### Passage

Hodder said almost all the people helped by his organization are from Glendale, Montrose and La Crescenta, often families who have been forced out of their homes or apartments because of financial difficulties.

"Very few homeless people are coming to Glendale because they hear it's a good place to stay," Hodder said. "It is the people who are living here now that are seeking the assistance of the Salvation Army."

Typically, families are given temporary shelter--usually four nights--in local hotels or motels through rent vouchers provided by the city.

Madalyn Blake, city director of community development and housing, said the Salvation Army is the largest provider of social services in Glendale. She said the $200,000 toward purchase of the inn would come from the city's annual allotment of $1.7 million in federal community development funds.

The city awarded the Salvation Army $38,000 in community development funds this year, triple last year's allocation of $12,500, Hodder said. However, the majority of the organization's funds are from private donations.

### Source data
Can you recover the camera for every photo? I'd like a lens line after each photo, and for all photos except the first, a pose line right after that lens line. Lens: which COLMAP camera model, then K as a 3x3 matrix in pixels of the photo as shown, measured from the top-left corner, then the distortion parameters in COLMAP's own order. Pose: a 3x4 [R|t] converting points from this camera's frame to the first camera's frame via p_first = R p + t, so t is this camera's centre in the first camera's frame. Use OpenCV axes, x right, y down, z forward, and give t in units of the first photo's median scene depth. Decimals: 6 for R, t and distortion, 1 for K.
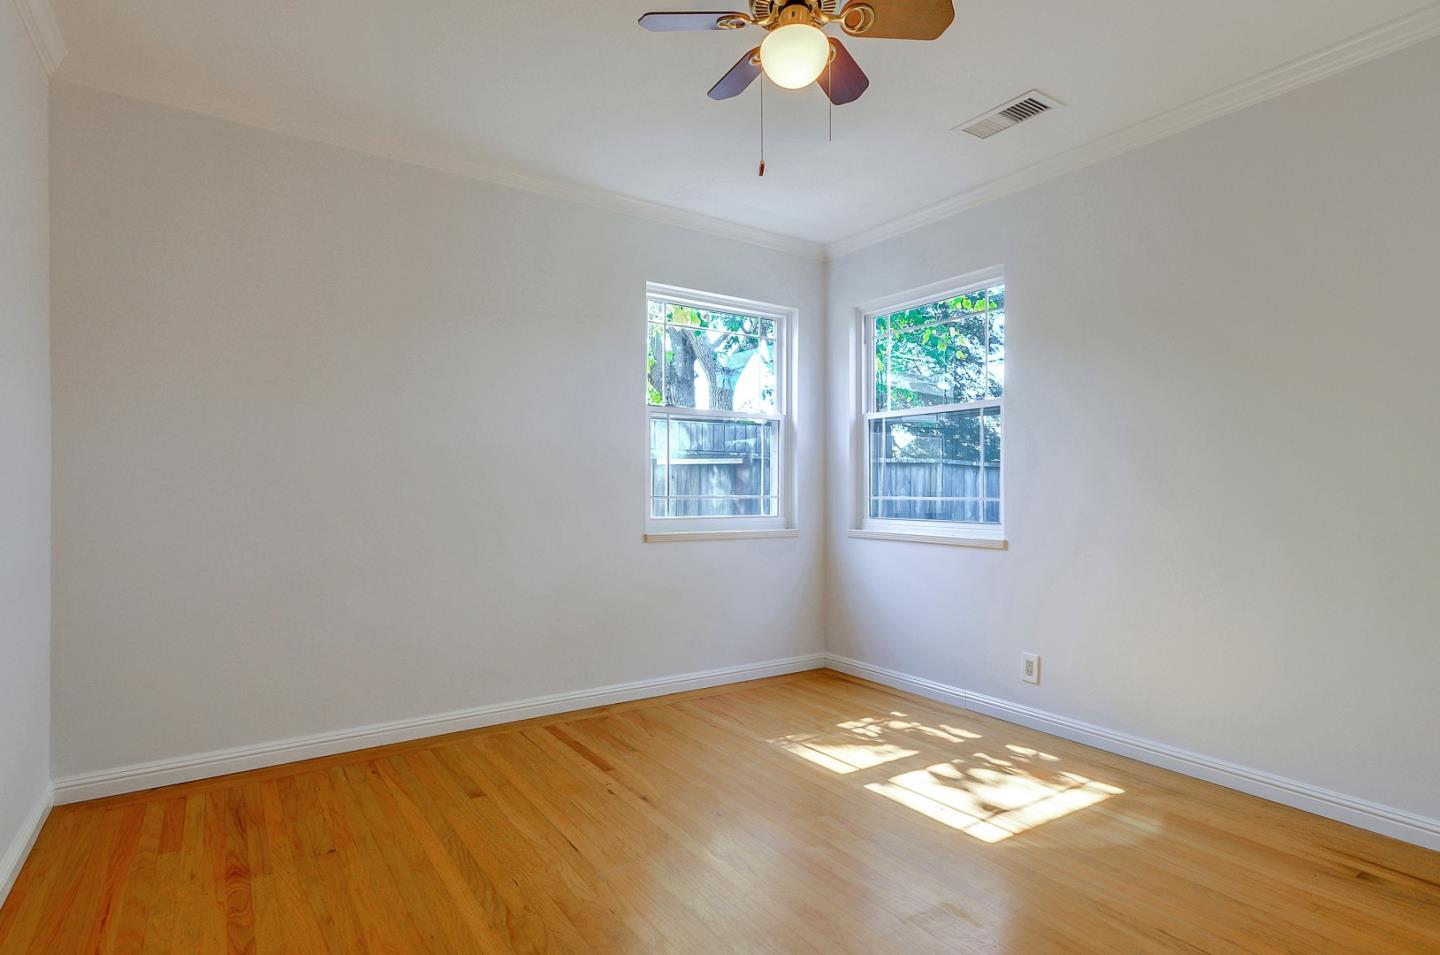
lens RADIAL K [[708.5, 0, 717.6], [0, 708.5, 483.8], [0, 0, 1]] dist [-0.015630, 0.001542]
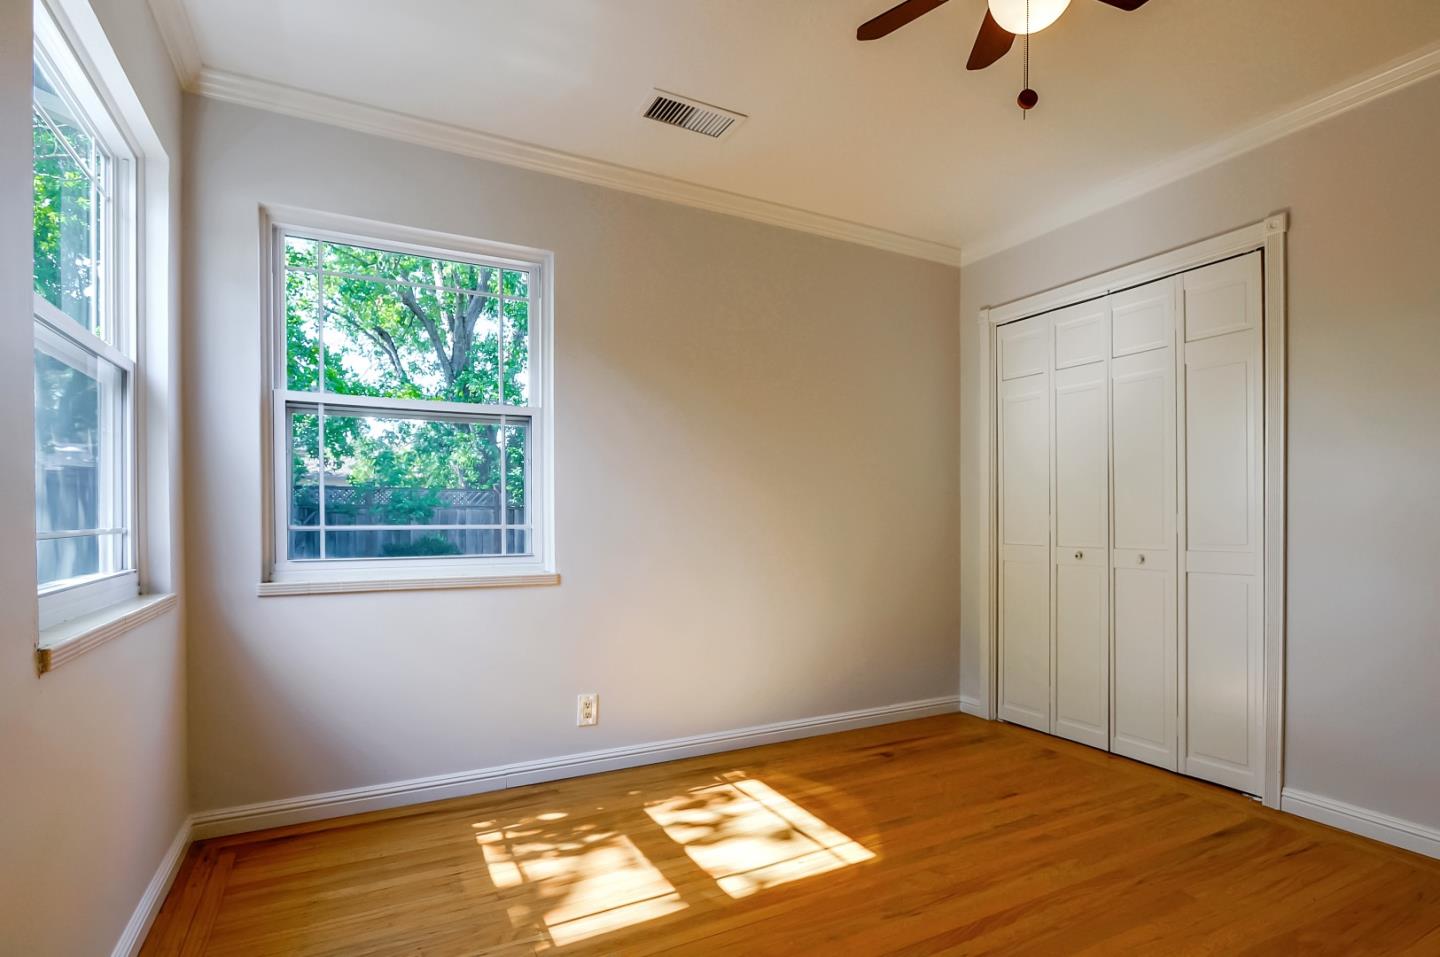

### What you will do
Continue the news passage about the Salvation Army's help for homeless families in Glendale, starting after its last sentence.

### Exercise response
Skinner and Sanchez began the effort to permit bed-and-breakfast inns more than a year ago. The city's rules previously permitted only one guest per bedroom in boardinghouses. The new law permits couples and families to stay in up to five bedrooms in a home, provided the total number of occupants do not exceed fire safety regulations.

The owners also obtained a city variance last year to operate an inn without complying with a requirement to provide covered parking. The property has sufficient parking, officials said; it just is not covered. Temporary guests will be permitted to live in only five of the bedrooms.